When they’re not meeting the challenges presented to them by the world’s most discerning owners, Feadship challenges themselves. For over a decade, the world-class yachtbuilder’s design and innovation teams have been designing fully engineered concepts to inspire future owners. At this year’s Monaco Yacht Show, Feadship unveiled its eleventh revolutionary concept yacht.
The newest, called Slice, is a revolutionary 85-metre yacht that tackles one of the biggest owner grievances in yacht design: long hallways, dark interiors and stacked living spaces. Engineered with a glass strip running entirely from bow to stern, allowing for natural light to filter in through multiple decks, Slice “turns the inside out and the outside in,” say Studio De Voogt Lead Designer Chris Bottoms and Head of Design Tanno Weeda. Feadship premiered this game-changing yacht at the opening of the Monaco Yacht Show.
Instead of offering a few new features or showcase a single new technology, Feadship set out to completely reimagine a yacht from inside out. In simplest terms, the designers sliced their CAD model right down the centreline and pushed the halves apart to make room for a strip of glass running from bow to stern. It is not glass alone, but glass overlaying a structural framework that lets natural light filter through multiple decks. It is a far more challenging plan than a series of skylights; it totally redefines the relationship between spaces throughout the interior of the yacht.
Atrium at its core
The brief to the engineer and design team was to challenge the very zeitgeist of typical yacht layouts by investigating natural light and vertical spaces. More specifically, the brief asked for a linear ‘transition from the mountain to the sea’.
Having a slice running down the middle opens up countless spatial and lighting possibilities. Corridors become so much more than just hallways transitioning from one space to another – they have their own purpose and become enjoyable spaces in their own right.
The heart of the yacht is the monumental 70m2 atrium at main deck level. Uninterrupted by a staircase, the atrium is more than a lobby but a destination in its own right for guests moving fore and aft. Its cascading circular balconies open a wide range of possibilities for lighting and art installations.
Data science engineered pool
Another striking feature of Slice is a 10-metre-long pool designed using data science. Often used to determine hull efficiency, comfort at sea and at anchor calculations, the design team embraced data science to define the pool’s shape and placement of hidden dampers to conquer slosh. Similarly impressive is the use of ultra-high modulus material inspired by Formula 1’s research into high tensile carbon fibre. While F1’s high tensile carbon fibre wasn’t stiff enough for yachting needs, the De Voogt team worked with carbon fibre manufacturers to develop their own specific ultra-high modulus material. “The strips we bonded to the main girders of a wheelhouse deck are two times higher stiffness than steel but are lower in weight than aluminium.” The material is already being used in Feadship’s yards, giving the design team the confidence to integrate it into the atrium, multi-level walkways and the framework for the long glass insets on Slice’s top deck.

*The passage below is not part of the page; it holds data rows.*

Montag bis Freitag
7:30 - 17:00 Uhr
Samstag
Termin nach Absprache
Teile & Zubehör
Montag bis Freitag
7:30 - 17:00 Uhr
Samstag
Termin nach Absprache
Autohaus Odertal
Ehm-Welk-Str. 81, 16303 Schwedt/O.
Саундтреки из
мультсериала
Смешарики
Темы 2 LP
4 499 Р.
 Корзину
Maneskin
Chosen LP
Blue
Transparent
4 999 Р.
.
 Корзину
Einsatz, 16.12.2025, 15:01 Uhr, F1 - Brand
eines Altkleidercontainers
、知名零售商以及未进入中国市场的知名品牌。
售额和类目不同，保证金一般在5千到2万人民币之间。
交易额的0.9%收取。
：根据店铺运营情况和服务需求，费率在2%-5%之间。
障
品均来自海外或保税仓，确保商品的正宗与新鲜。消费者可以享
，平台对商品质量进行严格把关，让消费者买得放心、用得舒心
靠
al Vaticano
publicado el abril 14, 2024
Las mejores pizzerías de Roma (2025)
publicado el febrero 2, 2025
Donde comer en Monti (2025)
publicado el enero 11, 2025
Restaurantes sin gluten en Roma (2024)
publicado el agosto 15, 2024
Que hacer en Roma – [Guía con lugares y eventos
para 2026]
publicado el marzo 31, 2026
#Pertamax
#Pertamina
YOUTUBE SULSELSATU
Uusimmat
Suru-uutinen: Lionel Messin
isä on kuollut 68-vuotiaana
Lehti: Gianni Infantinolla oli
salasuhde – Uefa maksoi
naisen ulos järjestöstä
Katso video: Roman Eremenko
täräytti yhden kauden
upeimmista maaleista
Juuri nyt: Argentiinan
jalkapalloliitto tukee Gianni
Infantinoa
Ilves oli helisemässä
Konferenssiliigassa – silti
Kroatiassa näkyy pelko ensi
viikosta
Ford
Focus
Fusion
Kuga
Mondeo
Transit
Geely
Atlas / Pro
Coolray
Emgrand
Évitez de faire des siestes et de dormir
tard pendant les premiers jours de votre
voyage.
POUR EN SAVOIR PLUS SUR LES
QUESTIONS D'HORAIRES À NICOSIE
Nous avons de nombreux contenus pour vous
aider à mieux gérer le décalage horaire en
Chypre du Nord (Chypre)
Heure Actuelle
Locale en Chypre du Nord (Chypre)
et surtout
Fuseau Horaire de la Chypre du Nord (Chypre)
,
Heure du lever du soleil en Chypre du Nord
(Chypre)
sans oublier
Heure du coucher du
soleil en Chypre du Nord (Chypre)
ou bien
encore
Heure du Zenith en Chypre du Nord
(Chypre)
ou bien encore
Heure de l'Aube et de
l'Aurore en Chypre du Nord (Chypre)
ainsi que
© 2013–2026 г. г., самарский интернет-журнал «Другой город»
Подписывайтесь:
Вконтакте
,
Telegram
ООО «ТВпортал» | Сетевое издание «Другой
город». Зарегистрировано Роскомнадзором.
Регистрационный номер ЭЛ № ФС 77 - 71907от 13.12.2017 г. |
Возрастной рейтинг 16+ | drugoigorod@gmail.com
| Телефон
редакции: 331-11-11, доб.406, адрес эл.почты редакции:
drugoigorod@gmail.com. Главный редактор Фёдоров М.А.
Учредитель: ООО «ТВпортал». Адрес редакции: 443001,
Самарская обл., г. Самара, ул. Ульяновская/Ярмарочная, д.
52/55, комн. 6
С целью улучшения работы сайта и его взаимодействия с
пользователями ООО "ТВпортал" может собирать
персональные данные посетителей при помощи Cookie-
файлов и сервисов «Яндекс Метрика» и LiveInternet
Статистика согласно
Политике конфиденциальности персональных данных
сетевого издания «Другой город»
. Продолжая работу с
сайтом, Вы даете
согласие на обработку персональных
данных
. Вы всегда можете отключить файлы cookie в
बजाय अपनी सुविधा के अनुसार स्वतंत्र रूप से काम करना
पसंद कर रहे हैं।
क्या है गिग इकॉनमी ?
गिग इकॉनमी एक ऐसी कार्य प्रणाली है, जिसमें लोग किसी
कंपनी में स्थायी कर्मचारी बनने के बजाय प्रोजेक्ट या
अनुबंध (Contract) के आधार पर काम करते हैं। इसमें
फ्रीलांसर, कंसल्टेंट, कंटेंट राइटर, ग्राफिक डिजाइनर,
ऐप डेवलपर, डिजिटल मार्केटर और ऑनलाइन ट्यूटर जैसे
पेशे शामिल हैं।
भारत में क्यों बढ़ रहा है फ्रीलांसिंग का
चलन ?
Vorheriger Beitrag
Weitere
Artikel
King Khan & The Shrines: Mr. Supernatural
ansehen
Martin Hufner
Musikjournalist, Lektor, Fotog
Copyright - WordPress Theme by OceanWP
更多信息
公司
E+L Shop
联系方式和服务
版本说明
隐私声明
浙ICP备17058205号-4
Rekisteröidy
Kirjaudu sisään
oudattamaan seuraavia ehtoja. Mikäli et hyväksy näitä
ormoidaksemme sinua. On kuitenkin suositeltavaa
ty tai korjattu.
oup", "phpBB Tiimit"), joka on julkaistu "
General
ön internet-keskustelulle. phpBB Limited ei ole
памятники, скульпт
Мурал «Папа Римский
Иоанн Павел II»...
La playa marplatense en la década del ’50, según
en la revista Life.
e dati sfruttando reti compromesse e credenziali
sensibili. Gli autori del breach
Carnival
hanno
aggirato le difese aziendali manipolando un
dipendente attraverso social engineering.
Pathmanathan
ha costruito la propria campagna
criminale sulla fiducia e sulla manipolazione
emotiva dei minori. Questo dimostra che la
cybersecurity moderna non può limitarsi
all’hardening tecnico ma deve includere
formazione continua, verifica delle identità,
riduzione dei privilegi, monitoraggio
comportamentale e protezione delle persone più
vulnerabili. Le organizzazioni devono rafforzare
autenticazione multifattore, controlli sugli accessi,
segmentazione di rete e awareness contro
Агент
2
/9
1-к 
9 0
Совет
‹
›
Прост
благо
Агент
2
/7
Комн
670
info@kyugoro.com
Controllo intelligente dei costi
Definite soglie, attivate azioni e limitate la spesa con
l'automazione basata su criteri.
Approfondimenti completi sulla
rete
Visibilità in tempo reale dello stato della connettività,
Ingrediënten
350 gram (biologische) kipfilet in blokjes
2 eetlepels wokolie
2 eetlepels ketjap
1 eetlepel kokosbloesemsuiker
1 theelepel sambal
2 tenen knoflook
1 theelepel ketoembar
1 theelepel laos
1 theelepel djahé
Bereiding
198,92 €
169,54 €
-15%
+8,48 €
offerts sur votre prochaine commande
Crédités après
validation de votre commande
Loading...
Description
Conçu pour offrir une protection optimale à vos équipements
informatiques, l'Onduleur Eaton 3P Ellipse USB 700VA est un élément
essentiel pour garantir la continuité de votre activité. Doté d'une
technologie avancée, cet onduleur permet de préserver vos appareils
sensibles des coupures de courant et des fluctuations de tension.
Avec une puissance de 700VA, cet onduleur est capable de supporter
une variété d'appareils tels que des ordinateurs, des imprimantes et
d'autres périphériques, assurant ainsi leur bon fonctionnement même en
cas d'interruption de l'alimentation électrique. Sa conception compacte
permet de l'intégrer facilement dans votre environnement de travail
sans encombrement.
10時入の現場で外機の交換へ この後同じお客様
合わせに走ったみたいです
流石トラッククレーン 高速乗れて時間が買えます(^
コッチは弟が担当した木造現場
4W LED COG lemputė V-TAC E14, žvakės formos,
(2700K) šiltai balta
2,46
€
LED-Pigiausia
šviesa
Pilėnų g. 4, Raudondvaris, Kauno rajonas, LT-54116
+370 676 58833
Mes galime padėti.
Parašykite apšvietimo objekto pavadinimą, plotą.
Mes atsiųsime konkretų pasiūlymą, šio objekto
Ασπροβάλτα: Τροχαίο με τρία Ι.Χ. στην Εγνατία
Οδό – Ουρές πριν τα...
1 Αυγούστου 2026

Future-proof propulsion options
Slice’s propulsion system will be powered by four dual-fuel generators which have been modified to run on both methanol and non-fossil diesel (Hydrotreated Vegetable Oil – HVO) and the generated power will be delivered to two Azimuthing pods. The HVO is to be used as pilot fuel to assist with the combustion of the methanol. Due to the lack of worldwide supply points of methanol, a larger than required HVO capacity has been accommodated to increase the range of HVO-only sailing. This allows the methanol to be used sparingly when running low until the next methanol supply point is reached and also enables global cruising. The option of replacing one of the generators with methanol fuel cells exists, which would generate power to contribute to the hotel load of the vessel. A battery array, supplied with power from both generators, and the fuel cells allows for low speed, silent cruising and for peak shaving of the generators.
A fresh interior perspective
To conceptualise Slice’s interior, Feadship turned to Dutch designer Marco van Ham and asked him to avoid teak entirely. Instead, Van Ham and his team brought in a palette of backlit marbles and onyx, surfaces formed of liquid metals, silver leaf, shagreen, straw marquetry and even pyrite with juxtapositions of shiny and matte surfaces. Warm neutral fabrics evoke a spirit of calm relaxation. Undulating lines inform the floors and most of the furniture reflects organic shapes and is kept low to avoid obscuring views. What you won’t find on the concept for Slice’s interior are squared off doors and box-like rooms.
Watertight forward entrance
With Slice, Feadship wanted a yacht that specifically addressed a recurring owner request: an open and private aft pool and sundecks with sea views and out of sight of passers-by and deliverymen while moored in port. Slice delivers on this with a fully engineered passerelle and watertight forward entrance so it can be moored bow-in. At the touch of a button, a full-height section of the stem at main deck level hinges open and a passerelle deploys, guests make a short walk from the quay, disappear into the privacy and security of the interior and arrive first a welcome area forward of the yacht’s tender bays.